_Kutipan Teks_
__________

Beberapa cara yang dapat digunakan untuk meningkatkan relevansi dalam
pembelajaran adalah:
- Mengemukakan tujuan sasaran yang akan
dicapai. Tujuan yang jelas akan memberikan harapan yang jelas (konkrit) pada
siswa dan mendorong mereka untuk mencapai tujuan tersebut (DeCecco,1968: 162).
Hal ini akan mempengaruhi hasil belajar mereka.
·
Mengemukakan manfaat pelajaran bagi
kehidupan siswa baik untuk masa sekarang dan/atau untuk berbagai aktivitas di
masa mendatang.
·
Menggunakan bahasa yang jelas atau
contoh-contoh yang ada hubungannya dengan pengalaman nyata atau nilai- nilai
yang dimiliki siswa. Bahasa yang jelas yaitu bahasa yang dimengerti oleh siswa.
Pengalaman nyata atau pengalaman yang langsung dialami siswa dapat
menjembataninya ke hal-hal baru. Pengalaman selain memberi keasyikan bagi
siswa, juga diperlukan secara esensial sebagai jembatan mengarah kepada titik
tolak yang sama dalam melibatkan siswa secara mental, emosional, sosial dan
fisik, sekaligus merupakan usaha melihat lingkup permasalahan yang sedang
dibicarakan (Semiawan, 1991). (4) Menggunakan berbagai alternatif strategi dan
media pembelajaran yang cocok untuk pencapaian tujuan. Dengan demikian
dimungkinkan menggunakan bermacam-macam strategi dan/atau media pembelajaran
pada setiap kegiatan pembelajaran.

__________

Item tersimpan:
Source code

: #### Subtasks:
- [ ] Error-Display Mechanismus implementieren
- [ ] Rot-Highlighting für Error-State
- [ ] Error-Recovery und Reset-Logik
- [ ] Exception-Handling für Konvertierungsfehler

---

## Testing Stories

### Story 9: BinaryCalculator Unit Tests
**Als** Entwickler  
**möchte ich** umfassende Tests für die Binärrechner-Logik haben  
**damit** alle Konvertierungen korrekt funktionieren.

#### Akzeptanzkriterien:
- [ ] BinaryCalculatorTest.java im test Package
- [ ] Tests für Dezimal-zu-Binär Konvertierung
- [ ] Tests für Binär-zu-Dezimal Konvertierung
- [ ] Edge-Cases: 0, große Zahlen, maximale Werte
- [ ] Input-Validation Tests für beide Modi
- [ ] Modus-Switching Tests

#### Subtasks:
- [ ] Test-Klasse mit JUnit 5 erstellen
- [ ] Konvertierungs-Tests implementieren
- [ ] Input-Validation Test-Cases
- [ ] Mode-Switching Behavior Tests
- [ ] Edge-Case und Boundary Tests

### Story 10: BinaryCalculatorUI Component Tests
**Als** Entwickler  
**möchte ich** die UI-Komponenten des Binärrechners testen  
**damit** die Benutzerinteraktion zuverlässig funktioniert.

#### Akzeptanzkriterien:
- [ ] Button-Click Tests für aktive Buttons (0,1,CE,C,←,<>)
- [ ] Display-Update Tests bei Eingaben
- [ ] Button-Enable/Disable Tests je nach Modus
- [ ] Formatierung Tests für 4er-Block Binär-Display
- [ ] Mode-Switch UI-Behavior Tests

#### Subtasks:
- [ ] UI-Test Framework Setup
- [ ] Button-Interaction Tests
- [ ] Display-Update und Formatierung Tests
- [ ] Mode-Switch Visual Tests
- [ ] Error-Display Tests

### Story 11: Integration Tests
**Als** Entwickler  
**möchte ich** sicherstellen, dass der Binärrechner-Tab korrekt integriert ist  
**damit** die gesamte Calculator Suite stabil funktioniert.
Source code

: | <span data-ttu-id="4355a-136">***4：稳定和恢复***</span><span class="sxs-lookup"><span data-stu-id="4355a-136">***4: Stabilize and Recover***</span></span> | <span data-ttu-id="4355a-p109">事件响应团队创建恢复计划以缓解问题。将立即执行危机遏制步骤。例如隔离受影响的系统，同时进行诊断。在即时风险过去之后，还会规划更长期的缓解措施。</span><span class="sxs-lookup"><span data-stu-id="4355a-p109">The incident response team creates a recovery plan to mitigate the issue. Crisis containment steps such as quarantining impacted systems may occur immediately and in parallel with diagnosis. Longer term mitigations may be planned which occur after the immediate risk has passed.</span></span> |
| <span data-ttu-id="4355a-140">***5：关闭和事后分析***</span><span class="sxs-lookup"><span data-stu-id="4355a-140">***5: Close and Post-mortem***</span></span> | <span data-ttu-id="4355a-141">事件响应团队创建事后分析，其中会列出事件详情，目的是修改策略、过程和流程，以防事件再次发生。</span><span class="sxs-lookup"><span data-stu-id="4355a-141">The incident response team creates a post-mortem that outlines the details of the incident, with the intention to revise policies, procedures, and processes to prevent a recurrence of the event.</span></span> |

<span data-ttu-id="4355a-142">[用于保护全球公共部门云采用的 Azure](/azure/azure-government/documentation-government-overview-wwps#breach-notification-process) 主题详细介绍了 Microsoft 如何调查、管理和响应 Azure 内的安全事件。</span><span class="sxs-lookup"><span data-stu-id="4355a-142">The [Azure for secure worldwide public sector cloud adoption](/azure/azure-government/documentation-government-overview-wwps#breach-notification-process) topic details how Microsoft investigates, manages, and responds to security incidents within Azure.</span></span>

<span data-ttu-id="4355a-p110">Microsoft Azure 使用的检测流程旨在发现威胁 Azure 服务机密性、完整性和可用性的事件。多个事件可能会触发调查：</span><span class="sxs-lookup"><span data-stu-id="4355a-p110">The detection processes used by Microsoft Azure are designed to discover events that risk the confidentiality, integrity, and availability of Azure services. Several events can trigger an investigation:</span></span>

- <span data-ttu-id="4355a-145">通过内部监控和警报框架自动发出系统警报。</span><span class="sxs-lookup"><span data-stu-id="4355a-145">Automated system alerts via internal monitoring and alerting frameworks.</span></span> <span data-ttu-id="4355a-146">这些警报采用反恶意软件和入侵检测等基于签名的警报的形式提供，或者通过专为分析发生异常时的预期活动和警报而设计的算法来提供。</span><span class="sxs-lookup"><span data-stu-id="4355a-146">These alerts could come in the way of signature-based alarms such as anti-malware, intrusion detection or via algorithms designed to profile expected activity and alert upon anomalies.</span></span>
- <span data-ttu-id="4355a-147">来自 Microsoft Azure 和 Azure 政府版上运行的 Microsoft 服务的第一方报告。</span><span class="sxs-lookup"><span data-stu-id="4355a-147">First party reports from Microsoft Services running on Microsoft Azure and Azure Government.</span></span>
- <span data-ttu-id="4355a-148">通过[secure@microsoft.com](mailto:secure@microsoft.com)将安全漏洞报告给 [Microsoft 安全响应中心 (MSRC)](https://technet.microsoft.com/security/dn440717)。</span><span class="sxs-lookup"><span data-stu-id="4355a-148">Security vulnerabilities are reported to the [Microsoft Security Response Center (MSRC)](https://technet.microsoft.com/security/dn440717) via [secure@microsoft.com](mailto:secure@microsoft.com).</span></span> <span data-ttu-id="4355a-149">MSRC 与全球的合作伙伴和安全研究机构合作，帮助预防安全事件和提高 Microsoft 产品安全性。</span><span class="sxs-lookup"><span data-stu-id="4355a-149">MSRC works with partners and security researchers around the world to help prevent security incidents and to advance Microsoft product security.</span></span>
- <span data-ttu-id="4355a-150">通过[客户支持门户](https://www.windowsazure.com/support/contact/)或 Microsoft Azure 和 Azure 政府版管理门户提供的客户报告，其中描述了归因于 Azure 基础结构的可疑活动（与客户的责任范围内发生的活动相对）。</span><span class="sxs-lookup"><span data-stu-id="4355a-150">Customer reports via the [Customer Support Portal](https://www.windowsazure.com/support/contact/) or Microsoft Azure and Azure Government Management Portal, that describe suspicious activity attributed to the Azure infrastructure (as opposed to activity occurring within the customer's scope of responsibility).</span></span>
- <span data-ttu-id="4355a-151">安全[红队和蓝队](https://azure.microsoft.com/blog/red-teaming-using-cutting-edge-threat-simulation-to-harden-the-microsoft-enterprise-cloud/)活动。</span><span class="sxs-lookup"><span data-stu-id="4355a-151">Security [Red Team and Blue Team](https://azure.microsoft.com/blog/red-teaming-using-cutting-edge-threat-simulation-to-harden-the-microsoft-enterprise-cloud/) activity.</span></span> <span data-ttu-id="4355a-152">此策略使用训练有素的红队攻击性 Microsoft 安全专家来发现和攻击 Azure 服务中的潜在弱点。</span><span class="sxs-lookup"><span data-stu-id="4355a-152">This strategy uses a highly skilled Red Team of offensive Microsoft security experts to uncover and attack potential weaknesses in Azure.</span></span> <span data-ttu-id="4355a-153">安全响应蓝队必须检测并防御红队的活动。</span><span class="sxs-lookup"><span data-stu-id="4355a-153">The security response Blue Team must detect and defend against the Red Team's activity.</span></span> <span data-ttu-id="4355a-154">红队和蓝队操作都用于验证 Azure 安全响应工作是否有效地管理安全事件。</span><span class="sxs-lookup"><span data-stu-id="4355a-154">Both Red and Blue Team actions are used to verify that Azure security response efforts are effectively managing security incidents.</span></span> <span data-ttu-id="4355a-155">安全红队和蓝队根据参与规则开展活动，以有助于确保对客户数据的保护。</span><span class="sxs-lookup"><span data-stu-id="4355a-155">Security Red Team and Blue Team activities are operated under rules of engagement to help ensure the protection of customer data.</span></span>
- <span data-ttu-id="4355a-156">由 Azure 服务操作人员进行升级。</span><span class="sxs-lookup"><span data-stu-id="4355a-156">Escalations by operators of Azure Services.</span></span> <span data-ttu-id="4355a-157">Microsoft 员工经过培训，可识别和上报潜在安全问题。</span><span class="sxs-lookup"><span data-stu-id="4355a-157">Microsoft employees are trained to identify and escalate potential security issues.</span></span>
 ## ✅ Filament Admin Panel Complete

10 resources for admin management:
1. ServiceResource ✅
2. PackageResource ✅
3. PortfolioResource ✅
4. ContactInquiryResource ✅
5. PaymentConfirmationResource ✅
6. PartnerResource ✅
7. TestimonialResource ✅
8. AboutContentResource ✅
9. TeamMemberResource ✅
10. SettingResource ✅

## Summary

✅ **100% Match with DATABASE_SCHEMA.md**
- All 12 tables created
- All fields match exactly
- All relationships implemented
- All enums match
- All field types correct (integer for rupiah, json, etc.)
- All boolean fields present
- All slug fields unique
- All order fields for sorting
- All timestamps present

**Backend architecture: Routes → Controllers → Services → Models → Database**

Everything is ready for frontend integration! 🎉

__________

_Pertanyaan Latihan_
**1)** Ambil bagian kutipan teks dari "Hal ini akan" sampai "masa mendatang." tanpa mengubah satu kata pun.
**2)** Tentukan apakah setiap pernyataan berikut sesuai dengan kutipan teks, lalu jawab ya atau tidak dan sertakan kata-kata penentunya sebagai kutipan.
(a) Tujuan yang jelas memberikan harapan yang jelas kepada siswa.
(b) Bahasa yang jelas adalah bahasa yang dimengerti oleh guru.
(c) Setiap kegiatan pembelajaran hanya boleh memakai satu strategi.
**3)** Jawab pertanyaan singkat berikut berdasarkan kutipan teks.
(a) Nama siapa yang dirujuk bersama tahun 1968?
(b) Pengalaman nyata siswa dapat menjembatani mereka ke apa?
(c) Strategi dan media pembelajaran seperti apa yang disarankan untuk digunakan?

_Kunci Jawaban_
**1)**
Hal ini akan mempengaruhi hasil belajar mereka.
·
Mengemukakan manfaat pelajaran bagi
kehidupan siswa baik untuk masa sekarang dan/atau untuk berbagai aktivitas di
masa mendatang.

**2)**
(a) Ya: "Tujuan yang jelas akan memberikan harapan yang jelas (konkrit) pada siswa"
(b) Tidak: "Bahasa yang jelas yaitu bahasa yang dimengerti oleh siswa."
(c) Tidak: "dimungkinkan menggunakan bermacam-macam strategi dan/atau media pembelajaran pada setiap kegiatan pembelajaran"

**3)**
(a) DeCecco
(b) Ke hal-hal baru
(c) Strategi dan media pembelajaran yang cocok untuk pencapaian tujuan